Here we consider which severe weather events in the US have the most impact, in terms of fatalities, injuries, property damage, and crop damage. We first find the events which have the greatest number of fatalities within the entire US, and then break this down by state. Then, we find those events which have the largest amount of property damage across the entire US, and then break this down by state. We discover that most fatalities come from tornados, heat. flash glood, and excessive heat, but these are problems only in specific states . We discover that most property damage comes from thunderstorm winds, tornados, floods, and flash floods, but again, concentrated in specific states. Perhaps this could be useful in analyzing how resources should be allocated to deal with these extreme weather events.
The data for this analysis was taken from this web site: https://d396qusza40orc.cloudfront.net/repdata%2Fdata%2FStormData.csv.bz2 which is a copy of the U.S. National Oceanic and Atmospheric Administration’s (NOAA) storm database. We downloaded it on 12/16/2014.
For making sense of the data, these two links may prove useful: National Weather Service Storm Data Documentation National Climatic Data Center Storm Events FAQ
The data format is a csv file, compressed in bz2 format. read.csv() is able to read it even when compressed.
df <- read.csv("c:/josh/repdata-data-StormData.csv.bz2")
We use the dplyr package for manipulating the data and the lattice package for plotting the data
library(dplyr)

● ● ● ● ●

* Written task 1:
Copy the part of the storm data analysis starting with "Here we consider" and going on through "extreme weather events.".
* Written task 2:
In the storm data analysis, on what date was the data downloaded?
The entries that come next aren't needed for anything here.

● ● ● ● ●

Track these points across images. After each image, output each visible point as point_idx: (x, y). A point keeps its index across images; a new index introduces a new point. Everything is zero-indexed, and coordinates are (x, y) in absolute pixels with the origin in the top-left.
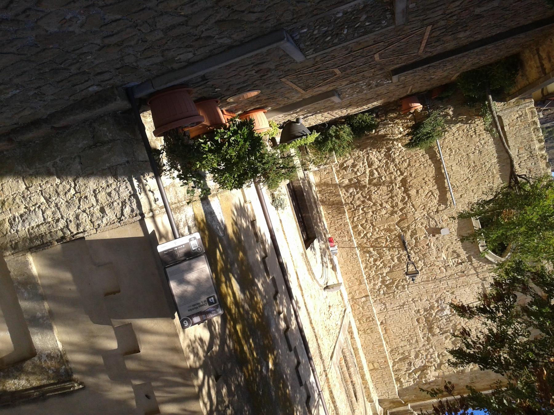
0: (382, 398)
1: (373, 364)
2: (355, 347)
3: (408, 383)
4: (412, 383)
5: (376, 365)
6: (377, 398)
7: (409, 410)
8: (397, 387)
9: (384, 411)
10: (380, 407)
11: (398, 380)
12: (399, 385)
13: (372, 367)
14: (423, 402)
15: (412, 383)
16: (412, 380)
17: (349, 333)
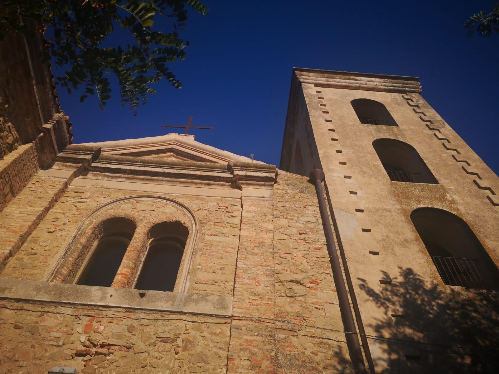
0: (37, 165)
1: (6, 196)
2: (20, 244)
3: (12, 130)
4: (10, 124)
5: (7, 190)
6: (41, 172)
7: (54, 126)
8: (22, 148)
9: (61, 161)
10: (55, 167)
11: (11, 148)
12: (16, 144)
13: (10, 195)
14: (39, 106)
15: (10, 124)
16: (7, 125)
17: (5, 265)
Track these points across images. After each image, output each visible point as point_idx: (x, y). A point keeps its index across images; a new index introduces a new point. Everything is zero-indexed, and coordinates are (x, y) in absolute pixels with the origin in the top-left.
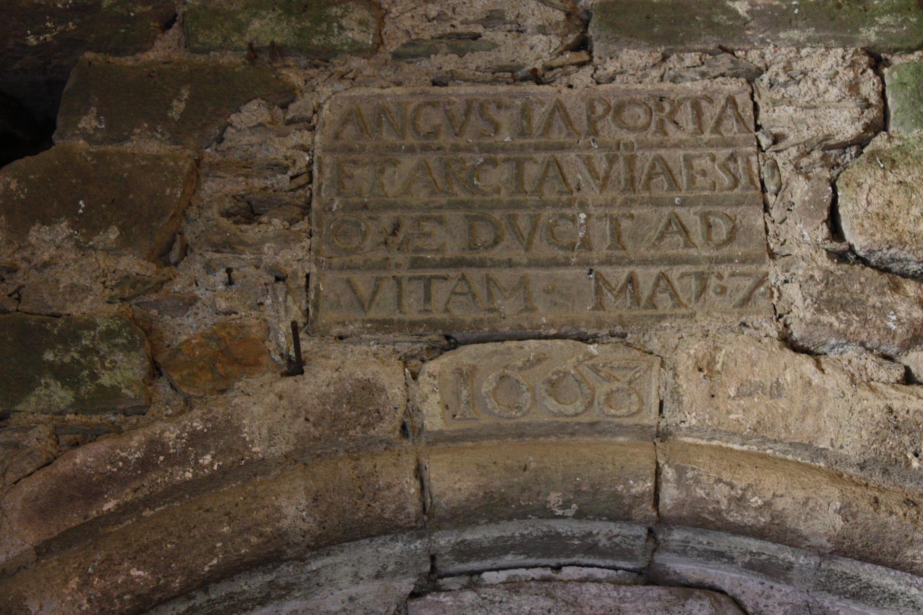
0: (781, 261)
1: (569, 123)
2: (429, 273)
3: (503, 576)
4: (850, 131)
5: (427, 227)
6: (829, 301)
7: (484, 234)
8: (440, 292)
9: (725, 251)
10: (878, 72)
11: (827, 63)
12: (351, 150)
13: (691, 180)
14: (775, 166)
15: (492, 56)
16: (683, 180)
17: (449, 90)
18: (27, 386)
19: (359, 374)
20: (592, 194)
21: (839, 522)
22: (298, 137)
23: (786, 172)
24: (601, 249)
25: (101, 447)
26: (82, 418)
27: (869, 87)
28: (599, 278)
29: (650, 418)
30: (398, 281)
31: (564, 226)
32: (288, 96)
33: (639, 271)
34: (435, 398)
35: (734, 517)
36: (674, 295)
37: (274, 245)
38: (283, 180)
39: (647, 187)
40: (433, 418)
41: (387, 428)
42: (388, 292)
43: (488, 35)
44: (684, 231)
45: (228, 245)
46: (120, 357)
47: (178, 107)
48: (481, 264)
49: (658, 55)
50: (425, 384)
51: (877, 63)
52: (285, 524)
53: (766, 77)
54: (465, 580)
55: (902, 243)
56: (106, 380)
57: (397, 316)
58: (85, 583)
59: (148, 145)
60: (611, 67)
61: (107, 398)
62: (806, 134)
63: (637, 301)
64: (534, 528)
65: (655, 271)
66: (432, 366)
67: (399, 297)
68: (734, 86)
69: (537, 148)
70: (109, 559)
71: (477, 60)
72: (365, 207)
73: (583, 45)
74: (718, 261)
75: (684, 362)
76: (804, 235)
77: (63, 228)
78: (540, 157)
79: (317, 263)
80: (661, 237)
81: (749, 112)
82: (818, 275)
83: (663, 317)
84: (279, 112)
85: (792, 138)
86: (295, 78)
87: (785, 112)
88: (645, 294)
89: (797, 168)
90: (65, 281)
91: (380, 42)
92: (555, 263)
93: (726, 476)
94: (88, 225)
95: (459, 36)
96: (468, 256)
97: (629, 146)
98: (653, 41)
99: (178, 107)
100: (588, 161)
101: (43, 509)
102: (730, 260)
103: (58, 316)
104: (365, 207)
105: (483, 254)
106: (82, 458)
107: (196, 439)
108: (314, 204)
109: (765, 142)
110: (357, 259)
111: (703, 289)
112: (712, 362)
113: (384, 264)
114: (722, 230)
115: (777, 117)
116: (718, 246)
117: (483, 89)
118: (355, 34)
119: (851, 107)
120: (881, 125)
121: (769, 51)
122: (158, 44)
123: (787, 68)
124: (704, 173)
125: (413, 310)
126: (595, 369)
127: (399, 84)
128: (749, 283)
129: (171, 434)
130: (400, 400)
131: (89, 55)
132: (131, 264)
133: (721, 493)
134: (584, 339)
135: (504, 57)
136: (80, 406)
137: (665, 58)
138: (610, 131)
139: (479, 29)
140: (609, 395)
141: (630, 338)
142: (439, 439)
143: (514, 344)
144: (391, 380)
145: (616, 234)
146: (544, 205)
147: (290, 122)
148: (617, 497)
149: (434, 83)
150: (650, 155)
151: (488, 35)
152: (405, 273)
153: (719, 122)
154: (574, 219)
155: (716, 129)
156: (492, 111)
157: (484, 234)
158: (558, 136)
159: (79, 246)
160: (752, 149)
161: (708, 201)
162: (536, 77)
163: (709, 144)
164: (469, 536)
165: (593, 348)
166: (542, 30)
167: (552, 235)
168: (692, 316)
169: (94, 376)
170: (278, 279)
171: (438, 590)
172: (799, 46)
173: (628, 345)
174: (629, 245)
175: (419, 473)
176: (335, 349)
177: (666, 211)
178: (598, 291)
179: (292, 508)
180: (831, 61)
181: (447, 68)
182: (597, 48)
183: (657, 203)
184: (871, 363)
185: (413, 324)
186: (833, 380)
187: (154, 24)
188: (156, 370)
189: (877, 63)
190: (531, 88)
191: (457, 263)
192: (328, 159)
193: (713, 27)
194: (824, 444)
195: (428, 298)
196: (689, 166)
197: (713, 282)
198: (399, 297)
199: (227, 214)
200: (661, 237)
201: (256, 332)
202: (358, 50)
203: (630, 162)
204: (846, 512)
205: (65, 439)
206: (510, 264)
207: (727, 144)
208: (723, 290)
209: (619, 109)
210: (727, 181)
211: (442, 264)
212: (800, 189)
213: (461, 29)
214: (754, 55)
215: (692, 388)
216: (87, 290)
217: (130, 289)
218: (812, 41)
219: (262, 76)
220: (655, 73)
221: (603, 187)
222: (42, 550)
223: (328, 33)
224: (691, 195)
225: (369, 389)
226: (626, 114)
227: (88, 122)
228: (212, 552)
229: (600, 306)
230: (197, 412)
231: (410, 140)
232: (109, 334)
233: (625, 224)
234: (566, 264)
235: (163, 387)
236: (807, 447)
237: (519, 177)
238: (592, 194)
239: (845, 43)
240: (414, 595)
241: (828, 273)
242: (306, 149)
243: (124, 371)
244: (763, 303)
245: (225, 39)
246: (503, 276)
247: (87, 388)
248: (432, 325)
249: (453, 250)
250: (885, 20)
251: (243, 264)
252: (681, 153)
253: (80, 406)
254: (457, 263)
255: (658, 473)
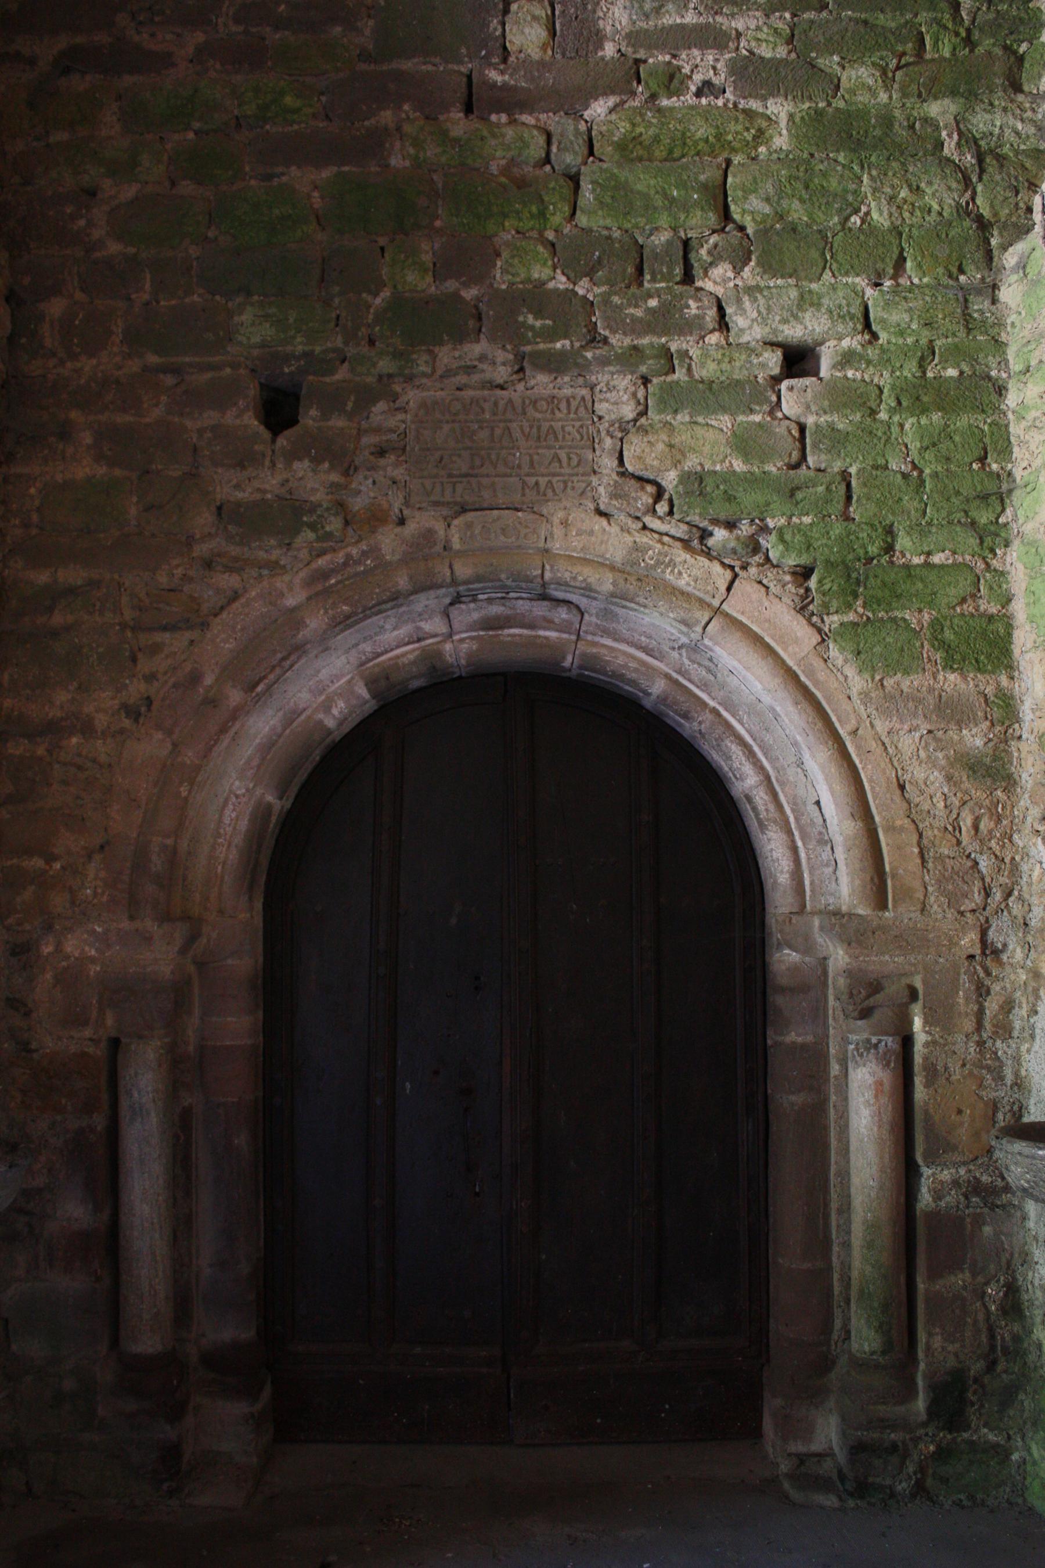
0: (598, 476)
1: (514, 409)
2: (455, 480)
3: (486, 596)
4: (631, 416)
5: (454, 458)
6: (615, 495)
7: (478, 462)
8: (459, 488)
9: (576, 470)
10: (646, 387)
11: (624, 382)
12: (422, 422)
13: (564, 437)
14: (599, 431)
15: (482, 376)
16: (560, 437)
17: (463, 393)
18: (298, 532)
19: (427, 525)
20: (522, 442)
21: (611, 587)
22: (400, 416)
23: (603, 434)
24: (526, 469)
25: (328, 557)
26: (320, 544)
27: (641, 394)
28: (524, 482)
29: (541, 544)
30: (442, 484)
31: (511, 458)
32: (395, 397)
33: (540, 479)
34: (457, 536)
35: (572, 583)
36: (554, 491)
37: (392, 468)
38: (394, 436)
39: (545, 440)
40: (456, 544)
41: (439, 548)
42: (438, 489)
43: (481, 366)
44: (560, 461)
45: (373, 468)
46: (332, 518)
47: (350, 405)
48: (476, 476)
49: (552, 378)
50: (453, 530)
51: (646, 381)
52: (400, 587)
53: (598, 387)
54: (470, 598)
55: (647, 470)
56: (328, 529)
57: (442, 500)
58: (326, 612)
59: (338, 422)
60: (532, 382)
61: (329, 536)
62: (613, 417)
63: (538, 492)
64: (498, 584)
65: (546, 479)
66: (456, 522)
67: (443, 491)
68: (585, 392)
69: (500, 421)
70: (334, 603)
71: (476, 378)
72: (428, 449)
73: (521, 370)
74: (573, 475)
75: (556, 521)
76: (608, 463)
77: (306, 463)
78: (502, 425)
79: (409, 475)
80: (550, 464)
81: (590, 404)
82: (612, 483)
83: (548, 501)
84: (392, 404)
85: (607, 418)
86: (397, 388)
87: (605, 405)
88: (542, 489)
89: (608, 432)
90: (309, 486)
91: (434, 371)
92: (506, 475)
93: (569, 569)
94: (317, 461)
95: (468, 367)
96: (471, 471)
97: (539, 420)
98: (550, 371)
99: (350, 405)
100: (521, 427)
101: (308, 583)
102: (577, 475)
103: (306, 501)
104: (428, 449)
105: (476, 471)
106: (321, 562)
107: (364, 553)
108: (408, 448)
109: (596, 419)
110: (425, 473)
111: (566, 487)
112: (567, 520)
113: (436, 476)
114: (574, 462)
115: (601, 408)
116: (573, 468)
117: (478, 392)
118: (423, 368)
119: (632, 405)
120: (644, 413)
121: (600, 376)
122: (340, 371)
123: (607, 384)
124: (569, 434)
125: (448, 498)
126: (520, 523)
127: (442, 389)
128: (584, 485)
129: (354, 551)
130: (443, 537)
131: (311, 378)
132: (335, 477)
133: (567, 575)
134: (517, 510)
135: (488, 376)
136: (319, 539)
137: (556, 378)
138: (531, 411)
139: (476, 363)
140: (526, 535)
141: (535, 509)
142: (460, 554)
143: (488, 512)
144: (440, 527)
145: (532, 462)
146: (503, 448)
147: (397, 409)
148: (527, 576)
149: (459, 389)
150: (547, 424)
151: (481, 366)
152: (445, 480)
153: (577, 409)
154: (514, 455)
155: (576, 413)
156: (481, 402)
157: (478, 462)
158: (509, 415)
159: (313, 470)
160: (590, 422)
161: (570, 447)
162: (502, 387)
163: (572, 420)
164: (471, 586)
165: (520, 514)
166: (504, 364)
167: (506, 464)
168: (560, 500)
169: (323, 527)
170: (394, 483)
171: (460, 602)
172: (613, 374)
173: (534, 512)
174: (537, 466)
175: (451, 567)
176: (417, 514)
177: (552, 451)
178: (523, 488)
179: (402, 582)
180: (626, 382)
181: (463, 382)
182: (528, 372)
183: (549, 448)
184: (630, 521)
185: (448, 503)
186: (614, 529)
187: (338, 363)
188: (347, 523)
189: (646, 381)
190: (499, 393)
191: (466, 475)
192: (413, 426)
193: (577, 365)
194: (608, 556)
195: (454, 492)
196: (563, 431)
197: (570, 484)
198: (443, 491)
199: (372, 454)
200: (550, 464)
201: (385, 506)
202: (424, 375)
203: (539, 428)
204: (615, 584)
205: (314, 553)
206: (488, 476)
207: (580, 419)
208: (573, 488)
209: (536, 402)
210: (578, 437)
211: (461, 476)
212: (608, 442)
213: (469, 363)
214: (593, 378)
215: (558, 531)
216: (317, 490)
217: (334, 487)
218: (618, 372)
219: (384, 389)
220: (551, 386)
221: (527, 440)
222: (309, 599)
223: (412, 368)
224: (564, 444)
225: (430, 532)
226: (538, 404)
227: (313, 412)
228: (372, 599)
229: (524, 495)
230: (364, 542)
231: (447, 417)
232: (328, 509)
233: (535, 457)
234: (511, 476)
235: (350, 531)
236: (602, 556)
237: (492, 435)
238: (522, 442)
239: (632, 373)
240: (451, 604)
241: (616, 482)
242: (403, 422)
243: (334, 524)
244: (589, 494)
245: (368, 370)
246: (485, 481)
247: (321, 532)
248: (456, 503)
249: (464, 469)
250: (651, 362)
251: (379, 476)
252: (560, 424)
253: (319, 539)
254: (466, 475)
255: (543, 566)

● ● ● ● ●

* Complete answer 1:
Here we consider which severe weather events in the US have the most impact, in terms of fatalities, injuries, property damage, and crop damage. We first find the events which have the greatest number of fatalities within the entire US, and then break this down by state. Then, we find those events which have the largest amount of property damage across the entire US, and then break this down by state. We discover that most fatalities come from tornados, heat. flash glood, and excessive heat, but these are problems only in specific states . We discover that most property damage comes from thunderstorm winds, tornados, floods, and flash floods, but again, concentrated in specific states. Perhaps this could be useful in analyzing how resources should be allocated to deal with these extreme weather events.

* Complete answer 2:
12/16/2014